═════ Source material
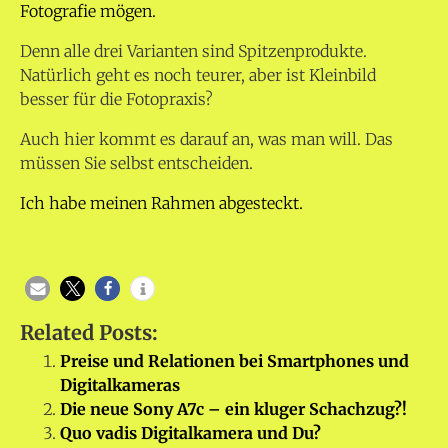
Fotografie mögen.
Denn alle drei Varianten sind Spitzenprodukte.
Natürlich geht es noch teurer, aber ist Kleinbild
besser für die Fotopraxis?
Auch hier kommt es darauf an, was man will. Das
müssen Sie selbst entscheiden.
Ich habe meinen Rahmen abgesteckt.
Related Posts:
Preise und Relationen bei Smartphones und
Digitalkameras
Die neue Sony A7c – ein kluger Schachzug?!
Quo vadis Digitalkamera und Du?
══════════
Activity: With the pictures omitted, reproduce the records in full and exactly.

Written reply:
Fotografie mögen.
Denn alle drei Varianten sind Spitzenprodukte.
Natürlich geht es noch teurer, aber ist Kleinbild
besser für die Fotopraxis?
Auch hier kommt es darauf an, was man will. Das
müssen Sie selbst entscheiden.
Ich habe meinen Rahmen abgesteckt.
Related Posts:
Preise und Relationen bei Smartphones und
Digitalkameras
Die neue Sony A7c – ein kluger Schachzug?!
Quo vadis Digitalkamera und Du?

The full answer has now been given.